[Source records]

⟨

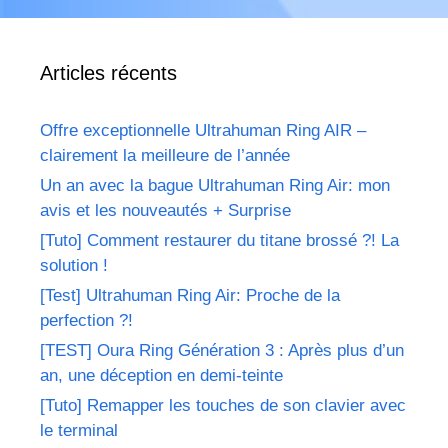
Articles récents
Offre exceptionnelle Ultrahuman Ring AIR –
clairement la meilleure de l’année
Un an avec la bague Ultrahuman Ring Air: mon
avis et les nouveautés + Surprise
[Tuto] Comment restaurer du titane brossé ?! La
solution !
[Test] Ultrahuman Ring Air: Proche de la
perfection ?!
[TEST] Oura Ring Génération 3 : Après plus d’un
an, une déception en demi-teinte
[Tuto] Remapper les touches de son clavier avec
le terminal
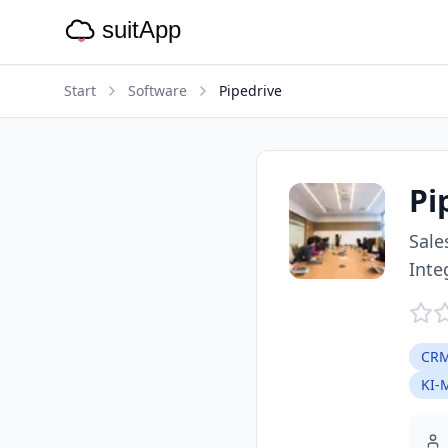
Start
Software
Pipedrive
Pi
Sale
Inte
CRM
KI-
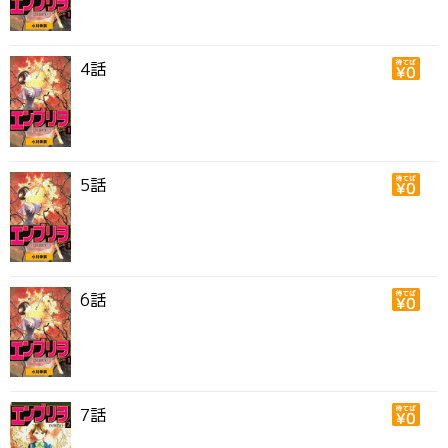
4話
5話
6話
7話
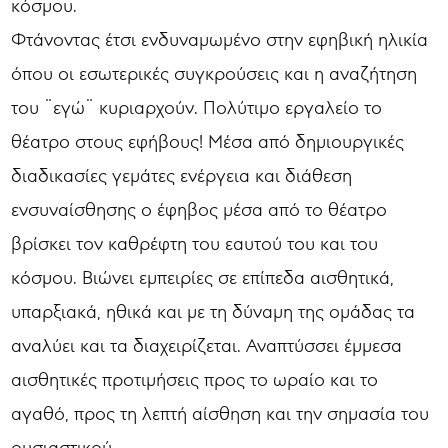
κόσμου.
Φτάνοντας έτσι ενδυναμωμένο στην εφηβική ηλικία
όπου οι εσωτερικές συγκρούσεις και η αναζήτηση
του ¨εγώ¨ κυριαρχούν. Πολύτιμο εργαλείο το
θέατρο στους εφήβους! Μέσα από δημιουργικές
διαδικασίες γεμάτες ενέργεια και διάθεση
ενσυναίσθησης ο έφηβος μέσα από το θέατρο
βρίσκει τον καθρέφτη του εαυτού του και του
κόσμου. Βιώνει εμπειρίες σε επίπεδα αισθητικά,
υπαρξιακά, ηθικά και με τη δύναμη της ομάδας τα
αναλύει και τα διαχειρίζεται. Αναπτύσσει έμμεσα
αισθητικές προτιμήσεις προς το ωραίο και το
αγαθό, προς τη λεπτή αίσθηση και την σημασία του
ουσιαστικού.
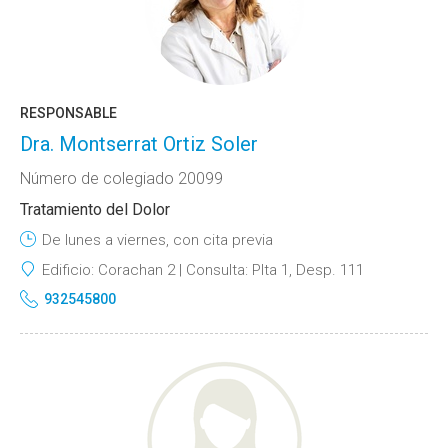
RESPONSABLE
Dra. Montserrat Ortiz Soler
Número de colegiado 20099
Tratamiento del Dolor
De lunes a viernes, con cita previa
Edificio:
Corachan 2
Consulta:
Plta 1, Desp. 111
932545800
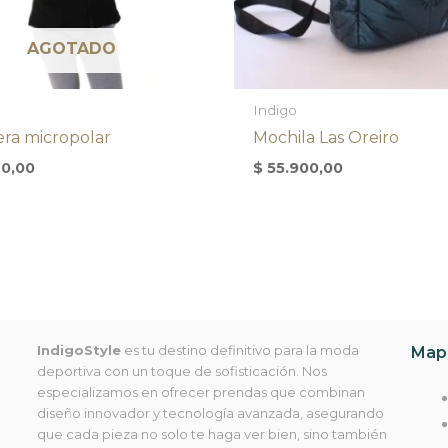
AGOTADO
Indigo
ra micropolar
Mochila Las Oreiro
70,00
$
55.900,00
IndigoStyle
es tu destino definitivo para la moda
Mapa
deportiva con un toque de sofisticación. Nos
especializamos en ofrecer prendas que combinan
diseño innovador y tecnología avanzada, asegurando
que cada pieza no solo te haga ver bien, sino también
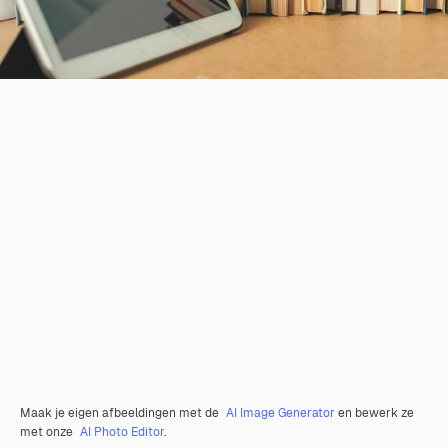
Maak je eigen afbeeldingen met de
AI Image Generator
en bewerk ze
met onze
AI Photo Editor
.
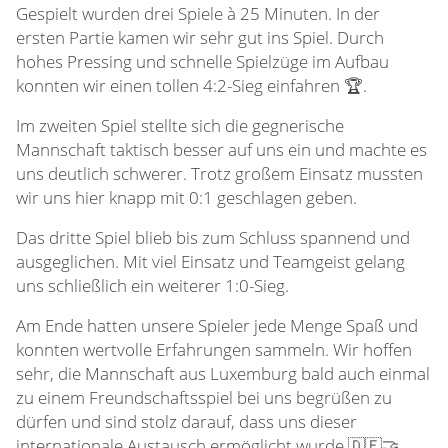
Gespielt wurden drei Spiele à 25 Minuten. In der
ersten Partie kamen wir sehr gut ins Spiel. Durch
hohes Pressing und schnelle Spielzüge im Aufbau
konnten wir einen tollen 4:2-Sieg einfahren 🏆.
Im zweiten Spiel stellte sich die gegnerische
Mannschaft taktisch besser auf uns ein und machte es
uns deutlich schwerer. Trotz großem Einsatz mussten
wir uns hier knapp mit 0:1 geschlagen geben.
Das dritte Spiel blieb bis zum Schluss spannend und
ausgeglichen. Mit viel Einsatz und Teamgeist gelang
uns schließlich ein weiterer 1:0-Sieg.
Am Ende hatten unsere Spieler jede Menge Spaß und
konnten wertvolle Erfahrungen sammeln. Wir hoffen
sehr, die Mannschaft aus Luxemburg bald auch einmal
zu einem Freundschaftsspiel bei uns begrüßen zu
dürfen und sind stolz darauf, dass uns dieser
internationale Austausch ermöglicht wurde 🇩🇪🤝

⟩
⟨

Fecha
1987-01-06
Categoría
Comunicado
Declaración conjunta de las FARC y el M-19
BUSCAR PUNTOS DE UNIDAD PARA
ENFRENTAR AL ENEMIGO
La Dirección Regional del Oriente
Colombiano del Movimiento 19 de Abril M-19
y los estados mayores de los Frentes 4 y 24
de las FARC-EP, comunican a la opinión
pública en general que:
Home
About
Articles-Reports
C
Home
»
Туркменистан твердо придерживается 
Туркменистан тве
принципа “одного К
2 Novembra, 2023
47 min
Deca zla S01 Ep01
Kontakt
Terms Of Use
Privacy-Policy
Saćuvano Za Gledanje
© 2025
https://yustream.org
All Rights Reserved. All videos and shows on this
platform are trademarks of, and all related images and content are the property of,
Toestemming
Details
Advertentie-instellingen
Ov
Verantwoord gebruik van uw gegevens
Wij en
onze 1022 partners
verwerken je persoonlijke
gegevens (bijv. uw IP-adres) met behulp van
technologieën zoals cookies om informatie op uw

⟩

→ **Required work**
An exact transcription is needed of the lines from the one with "Articles récents" to the one with "βρίσκει τον καθρέφτη του εαυτού του και του" above, both ends included, with pictures left out.

→ **Written answer**
Articles récents
Offre exceptionnelle Ultrahuman Ring AIR –
clairement la meilleure de l’année
Un an avec la bague Ultrahuman Ring Air: mon
avis et les nouveautés + Surprise
[Tuto] Comment restaurer du titane brossé ?! La
solution !
[Test] Ultrahuman Ring Air: Proche de la
perfection ?!
[TEST] Oura Ring Génération 3 : Après plus d’un
an, une déception en demi-teinte
[Tuto] Remapper les touches de son clavier avec
le terminal
Start
Software
Pipedrive
Pi
Sale
Inte
CRM
KI-
4話
5話
6話
7話
κόσμου.
Φτάνοντας έτσι ενδυναμωμένο στην εφηβική ηλικία
όπου οι εσωτερικές συγκρούσεις και η αναζήτηση
του ¨εγώ¨ κυριαρχούν. Πολύτιμο εργαλείο το
θέατρο στους εφήβους! Μέσα από δημιουργικές
διαδικασίες γεμάτες ενέργεια και διάθεση
ενσυναίσθησης ο έφηβος μέσα από το θέατρο
βρίσκει τον καθρέφτη του εαυτού του και του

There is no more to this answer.